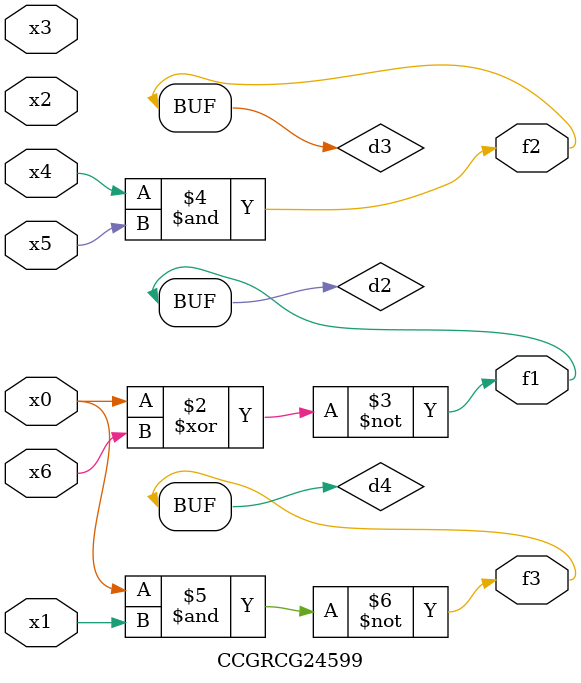
<source format=v>
module CCGRCG24599(
	input x0, x1, x2, x3, x4, x5, x6,
	output f1, f2, f3
);

	wire d1, d2, d3, d4;

	nor (d1, x0);
	xnor (d2, x0, x6);
	and (d3, x4, x5);
	nand (d4, x0, x1);
	assign f1 = d2;
	assign f2 = d3;
	assign f3 = d4;
endmodule

</source>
■ ■ ■
> TASK INSTRUCTIONS
Restating the data word for word is the task, and pictures are to be omitted.

> ANSWER
<source format=v>
module CCGRCG24599(
	input x0, x1, x2, x3, x4, x5, x6,
	output f1, f2, f3
);

	wire d1, d2, d3, d4;

	nor (d1, x0);
	xnor (d2, x0, x6);
	and (d3, x4, x5);
	nand (d4, x0, x1);
	assign f1 = d2;
	assign f2 = d3;
	assign f3 = d4;
endmodule

</source>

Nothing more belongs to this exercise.